WOMEN CHURCH WORLD

TheIdeas

Restless Consciences

 Coscienze inquiete  DCM-004
05 April 2025

When a woman speaks too loudly, dares to voice uncomfortable truths, or challenges the established order, she is all too often labeled as “mad”. The first women who broke the mafia’s code of silence were considered crazy. Locas—insane—was the name the Argentine mothers of Plaza de Mayo were so called, as they demanded the return of their children who had disappeared, or at least their bodies. The mystics, who discovered in their ecstasies and visions a channel for expressing a deep and often revolutionary spirituality, were seen as teetering on the edge of reason. Heretics were deemed possessed, as witches.

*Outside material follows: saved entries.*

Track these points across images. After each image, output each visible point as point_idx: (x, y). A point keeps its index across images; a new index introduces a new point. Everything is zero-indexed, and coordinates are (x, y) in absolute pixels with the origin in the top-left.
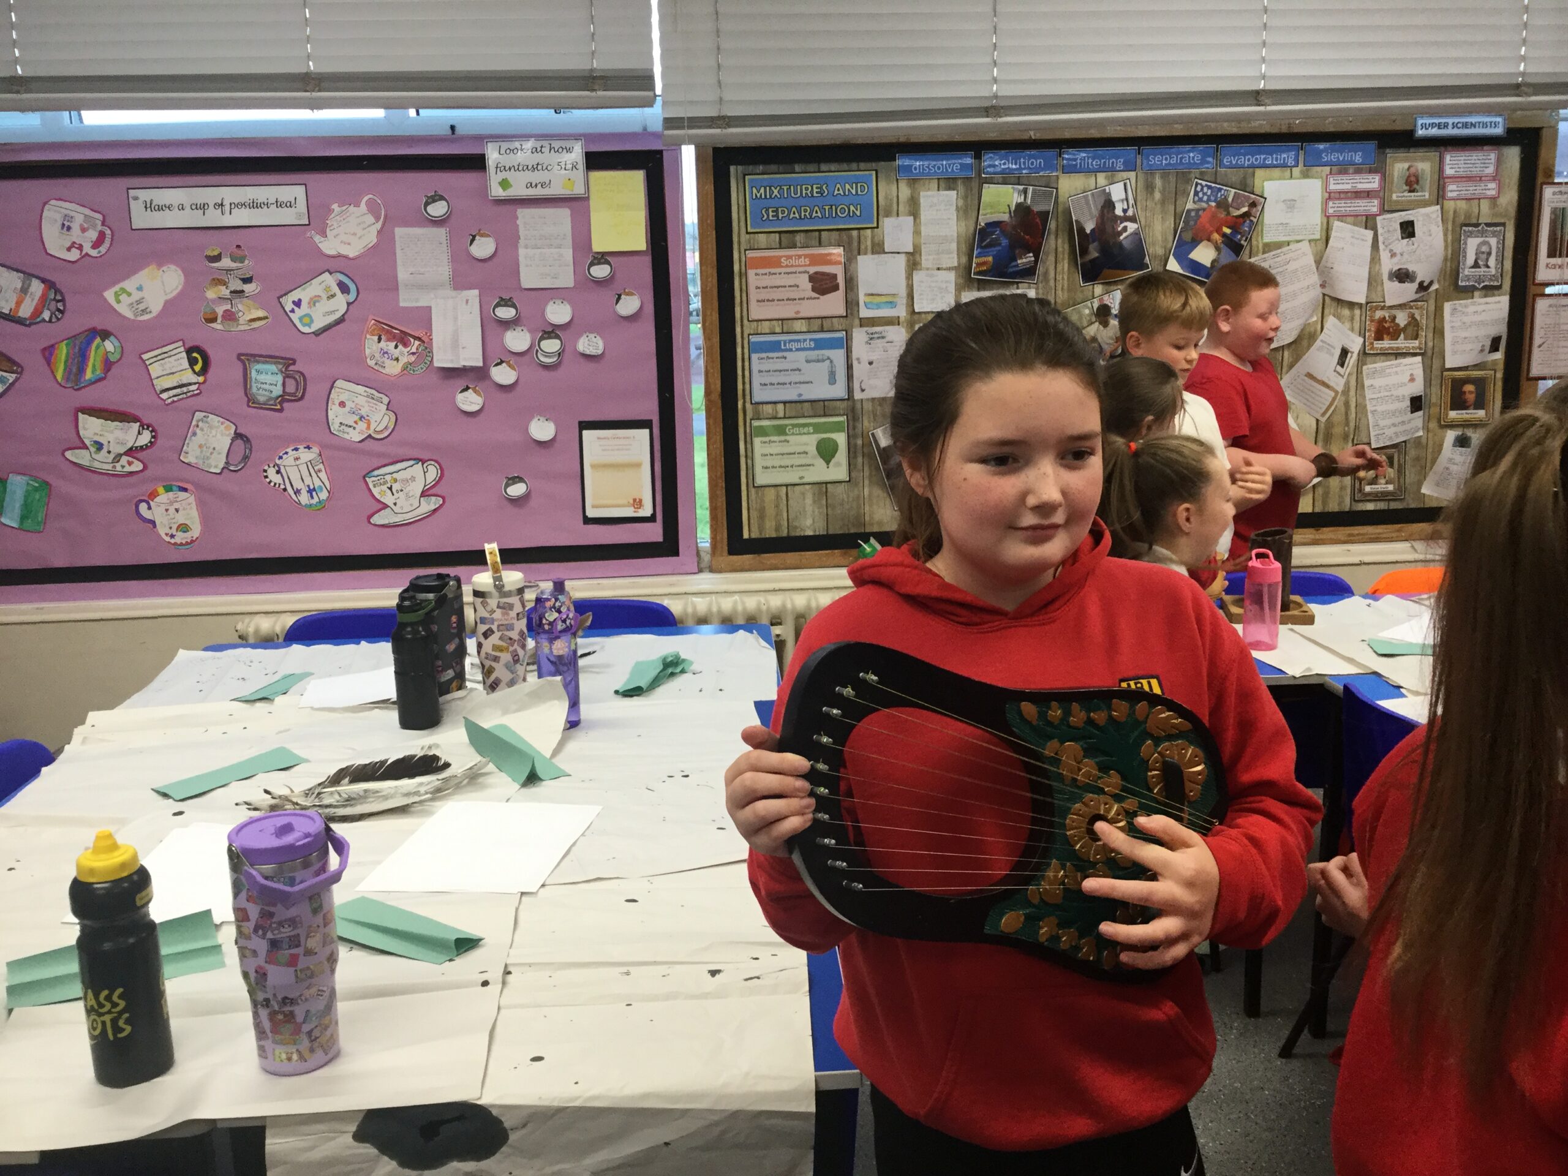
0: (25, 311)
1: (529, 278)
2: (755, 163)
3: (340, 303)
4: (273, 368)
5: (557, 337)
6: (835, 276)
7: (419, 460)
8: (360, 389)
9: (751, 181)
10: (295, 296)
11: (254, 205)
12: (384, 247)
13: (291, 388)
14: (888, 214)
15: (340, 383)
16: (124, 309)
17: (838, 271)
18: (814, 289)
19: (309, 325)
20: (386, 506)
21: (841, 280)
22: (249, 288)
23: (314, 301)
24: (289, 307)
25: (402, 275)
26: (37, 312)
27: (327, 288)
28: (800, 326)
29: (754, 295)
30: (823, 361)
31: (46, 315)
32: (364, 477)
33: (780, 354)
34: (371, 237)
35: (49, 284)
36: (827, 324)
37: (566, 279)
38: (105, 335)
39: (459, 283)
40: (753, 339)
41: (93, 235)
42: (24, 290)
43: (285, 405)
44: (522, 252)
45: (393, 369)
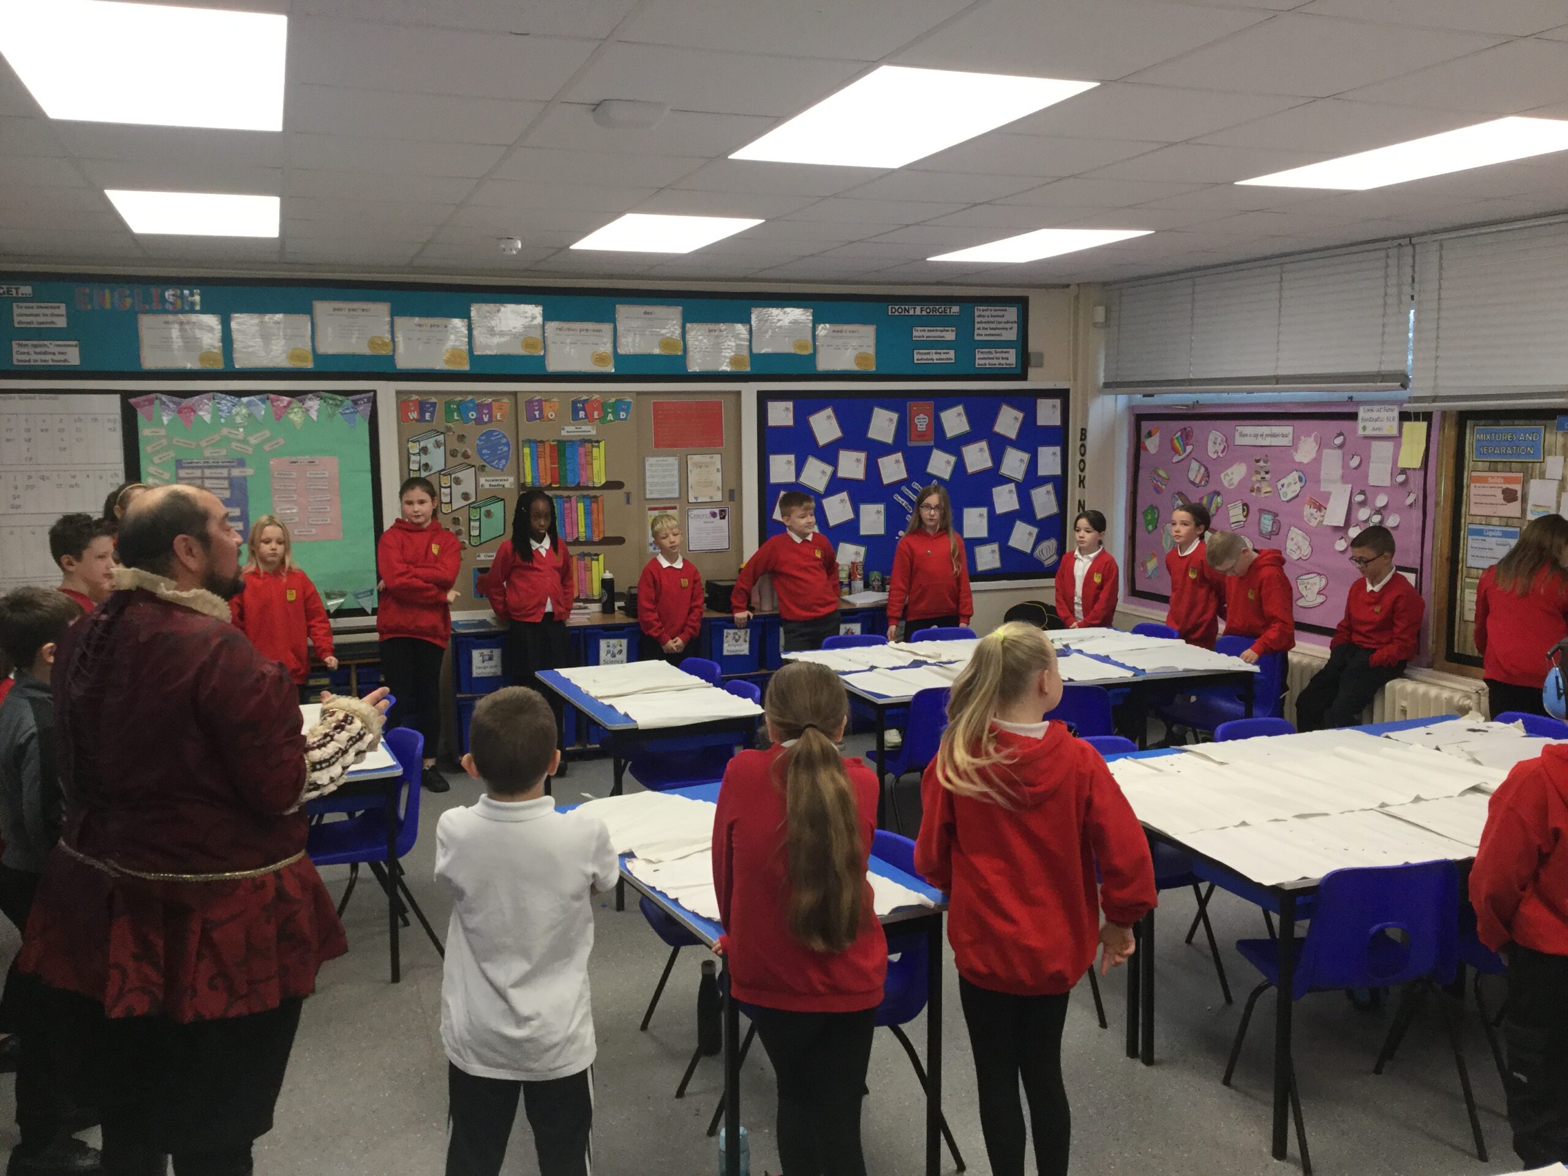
0: (1197, 481)
1: (1372, 481)
2: (1481, 419)
3: (1297, 487)
4: (1269, 517)
5: (1381, 514)
6: (1516, 492)
7: (1319, 574)
8: (1300, 532)
9: (1478, 430)
10: (1282, 482)
11: (1274, 436)
12: (1317, 460)
13: (1275, 529)
14: (1550, 454)
15: (1293, 528)
16: (1226, 484)
17: (1518, 487)
18: (1505, 499)
19: (1285, 497)
20: (1303, 596)
21: (1519, 494)
22: (1267, 476)
23: (1289, 484)
24: (1279, 487)
25: (1323, 475)
26: (1201, 481)
27: (1294, 479)
28: (1495, 521)
29: (1473, 499)
30: (1505, 545)
31: (1203, 483)
32: (1297, 578)
33: (1483, 538)
34: (1313, 455)
35: (1206, 469)
36: (1510, 522)
37: (1387, 482)
38: (1218, 494)
39: (1344, 479)
40: (1471, 526)
41: (1222, 447)
42: (1199, 471)
43: (1272, 537)
44: (1371, 465)
45: (1314, 523)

Out of their minds, too, were the jurodivaja, the “fools for Christ” of Russian tradition, who lived on the fringes of society.

The price to pay has often been extraordinarily high. Many “mad” women have been persecuted, imprisoned, tortured, and even burned at the stake. Others have been confined to psychiatric institutions, and subjected to brutal “treatment”, stripped of their dignity and their voice. Society has tried in every possible way to protect itself from these restless consciences.

Yet women, historically deprived of the right to speak in public, have learned to use this very label as a shield, and transform this stigma into a power.

The suffragettes of the early 20th century deliberately abandoned the composure expected of women of their time. Instead, they engaged in acts considered insane; for example, they chained themselves to gates, fasted to the brink of death, all the while facing violence and ridicule. Feminism itself, in its early days, was seen as a manifestation of collective madness.

Notwithstanding these obstacles, thanks to those women who dared to embrace madness as an existential stance, who shattered silence and widespread inertia, today we can imagine the world a different place. Their fury was generative, the vanguard of change, a foretaste of the social and cultural revolutions that have reshaped our way of life. Today, the prophetic Hildegard of Bingen, Catherine of Siena, Teresa of Ávila, and Thérèse of Lisieux, are Doctors of the Church.

The Biblical scholar, Marinella Perroni, writes that this dynamic is rooted in the very origins of Christianity. Women were the first witnesses to Christ’s resurrection. Mary Magdalene and the others who went to the tomb and found it empty carried the astonishing news to the apostles—who at first these words seemed to them an idle tale, and they did not believe them (Luke 24:11).